Pagina:Goldoni - Opere complete, Venezia 1910, VII.djvu/481

Da Wikisource.

LA MOGLIE SAGGIA 465

Rosaura. Così si dice della cioccolata.

Lelio. Signora Marchesa, vi supplico, permettetemi ch’io me ne vada. Ho un affare di premura. (s’alza)

Florindo. Anch’io devo andar coll’amico.

Beatrice. Non so che dire, fate ciò che vi aggrada. (Ho curiosità di sentir Rosaura). (da sè)

Lelio. Servo di lor signore.

Florindo. Mi umilio a lor signore.

Rosaura. Serva.

Beatrice. Serva.

Lelio. (Andiamo, andiamo, e lasciamole taroccar fra di loro). (a Florindo)

Florindo. (Così non entreremo in alcun impegno). (partono)

SCENA VII1.

La Marchesa Beatrice e la Contessa Rosaura, poi il Servitore.

Beatrice. (Se mi perderà il rispetto, se ne pentirà). (da sè)

Rosaura. (M’aiuti il cielo, mi dia valor la prudenza). (da sè)

Beatrice. Ebbene, che volete voi dirmi?

Rosaura. Cara signora Marchesa, io sono la più afflitta donna di questo mondo. Vengo da voi per consiglio, per aiuto, per protezione.

Beatrice. In quel ch’io posso, vi servirò.

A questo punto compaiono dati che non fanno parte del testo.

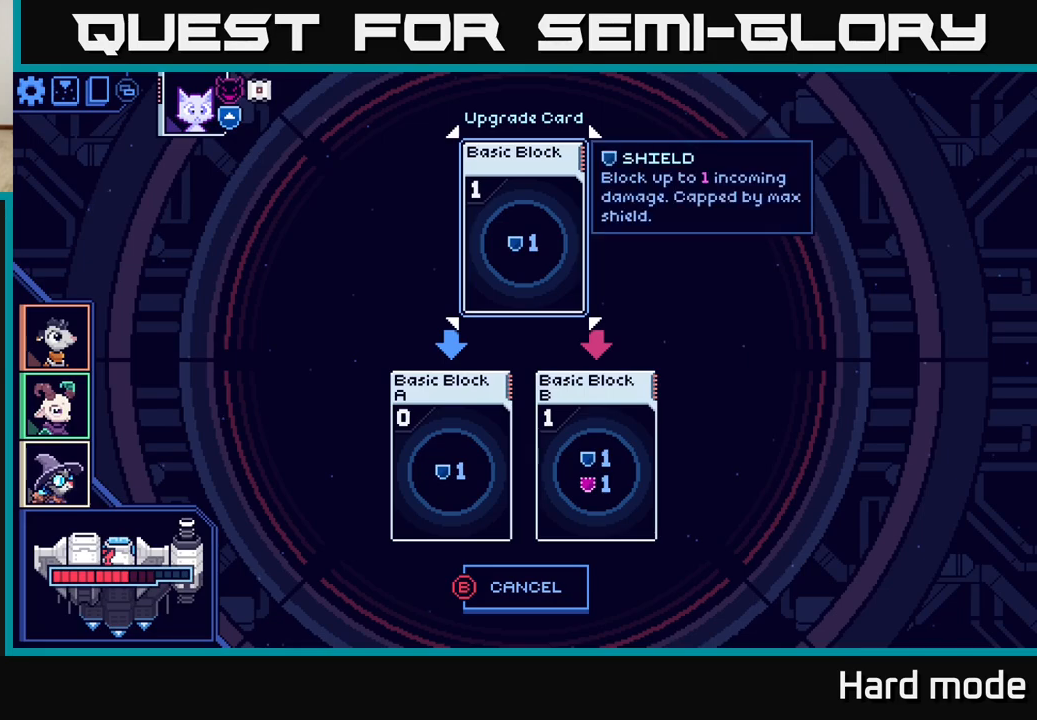
{"buttons": [], "left_stick": "center", "events": []}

Rosaura. Voi che siete una dama saggia e virtuosa, compatirete il mio stato. A mio padre istesso fatta non ho la confidenza che son per farvi, e nell’aprirvi il mio cuore, comprenderete la stima ch’io di voi faccio, e della vostra virtù.

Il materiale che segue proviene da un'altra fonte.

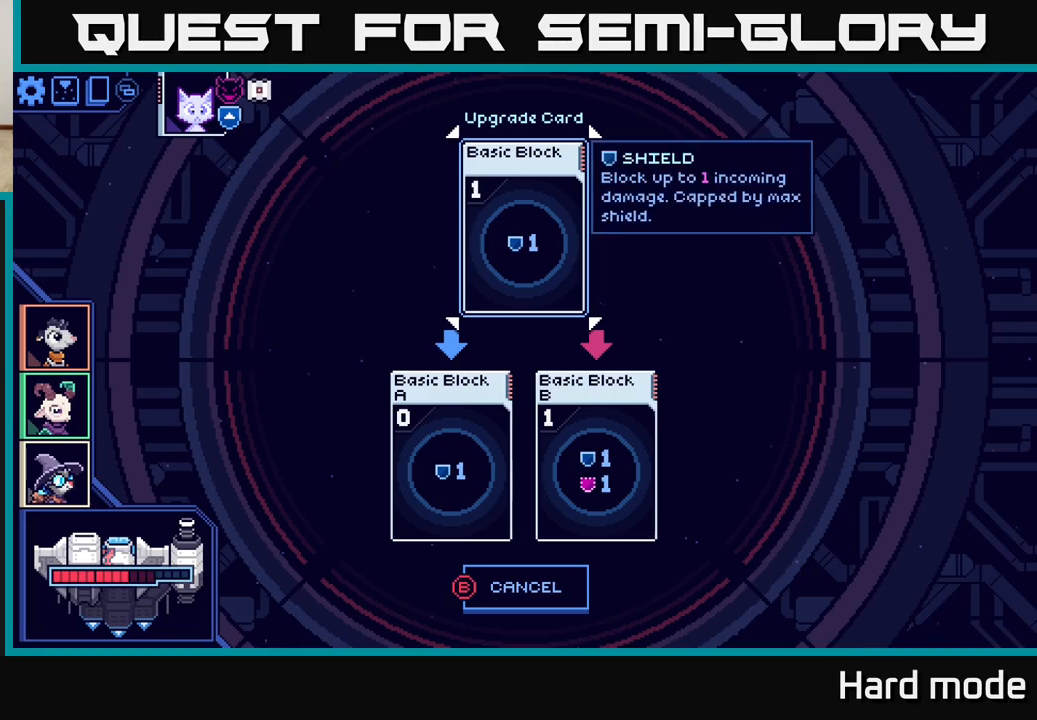
{"buttons": [], "left_stick": "center", "events": []}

Beatrice. (Costei mi adula). (da sè)

Rosaura. Sarete ben persuasa, che non si dia in questo mondo un bene maggiore, oltre la domestica pace; cosicchè, se dar si potesse vera felicità sulla terra, credo certamente che la pace,

  1. Nell’ed. Bett. è unita alla scena precedente.